Mention Honduras and the mind conjures up a jumble of non-coffee associations: Tropical rain forests, Sandy beaches, Mayan ruins, Bananas, Panthers, Contras, Crocodiles, Cigars, and, as one tourist brochure poetically puts it, a land still dreaming under the spell of its own natural beauty.

Honduras is almost wholly mountainous, with narrow coastal plains. Two major mountain ranges running east to west divide the nation into halves. It is a republic bordering on Guatemala and El Salvador on the west and Nicaragua on the south and has both a Caribbean and a Pacific coast. The rugged terrain has limited the transportation network and kept the population of five million predominately rural and isolated. (Two out of the three railroads are owned by the banana companies, and all run along the north coast.)

Ninety percent of the population are mestizos (people of mixed European and Indian descent), while Indians (7%) live in the west near the Guatemala border, and most blacks (2%) live on the Caribbean coast. The capital city is Tegucigalpa {tay-goo-see-gahl’-pah}, meaning “Silver Mountain” in the language of the native Nahuatl indians. “Tegus” was founded in the 1570’s as a silver- and gold-mining camp on the banks of the Choluteca river at 975 m (3,200 ft) above sea level.

hondurasHonduras was once part of the Maya empire, which flourished from about AD 250 to 950, and the ruins of this advanced civilization can still be seen at Copan (a modern coffee-growing region). Christopher Columbus reached the Honduran coast in 1502. Hondurans declared independence from Spain in 1821.

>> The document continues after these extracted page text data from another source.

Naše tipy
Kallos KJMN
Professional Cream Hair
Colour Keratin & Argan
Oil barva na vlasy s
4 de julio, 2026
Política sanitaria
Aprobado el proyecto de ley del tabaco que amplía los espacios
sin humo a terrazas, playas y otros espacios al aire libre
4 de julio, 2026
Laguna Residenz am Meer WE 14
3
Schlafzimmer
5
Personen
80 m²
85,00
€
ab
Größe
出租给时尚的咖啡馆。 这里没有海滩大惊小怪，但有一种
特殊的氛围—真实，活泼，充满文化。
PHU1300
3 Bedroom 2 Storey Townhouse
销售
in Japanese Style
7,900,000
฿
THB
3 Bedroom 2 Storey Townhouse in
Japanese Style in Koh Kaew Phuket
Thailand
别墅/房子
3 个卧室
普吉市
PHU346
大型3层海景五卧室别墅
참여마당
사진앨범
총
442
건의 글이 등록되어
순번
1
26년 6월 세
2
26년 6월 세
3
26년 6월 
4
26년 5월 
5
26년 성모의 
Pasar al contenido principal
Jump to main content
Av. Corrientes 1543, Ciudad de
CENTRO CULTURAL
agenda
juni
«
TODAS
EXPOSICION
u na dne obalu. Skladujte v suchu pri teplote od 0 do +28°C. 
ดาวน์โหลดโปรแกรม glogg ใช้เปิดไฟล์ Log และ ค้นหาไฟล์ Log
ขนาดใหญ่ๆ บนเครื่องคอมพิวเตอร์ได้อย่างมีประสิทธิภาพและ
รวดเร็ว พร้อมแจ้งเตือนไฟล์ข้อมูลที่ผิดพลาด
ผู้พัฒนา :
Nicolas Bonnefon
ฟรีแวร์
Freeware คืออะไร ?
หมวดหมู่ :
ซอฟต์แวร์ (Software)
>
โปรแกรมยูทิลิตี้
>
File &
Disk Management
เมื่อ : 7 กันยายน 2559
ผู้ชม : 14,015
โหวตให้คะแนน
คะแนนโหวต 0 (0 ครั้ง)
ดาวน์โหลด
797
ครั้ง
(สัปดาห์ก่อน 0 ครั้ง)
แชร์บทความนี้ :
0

While virtually unknown as a specialty coffee producer, Honduras was the tenth largest supplier of coffee to the US last year. Efforts are being made to market “Honduran Star Mountain” as a premium brand, but we haven’t seen any offers. Due to transport limitations, all Honduran coffee is shipped from Puerto Cortes on the Caribbean coast. This has helped to supress its exposure among Pacific coast roasters, although some Guatemalan has always included cross-border coffee from Honduras. The current trend is toward greater differentiation in quality and price.

From our recent run of super-premium Coffees of the Month we may at times have seemed to be endorsing that trend. However, while we do believe that higher quality deserves higher reward, there are still many fine coffees that do not carry a super premium price. Honduran, which bears a simple “H.G.” grading, meaning High Grown washed Arabica, is one example.

The quality is in the cup, not on the label. It is a delicious example of a humble Central American coffee; Lighter in body and complexity than a Sumatra, with none of the ferocious acidity of an East African, yet possessing a charmingly clean-tasting balance of lean body, smoky aroma, and high spirit. Mucho gusto.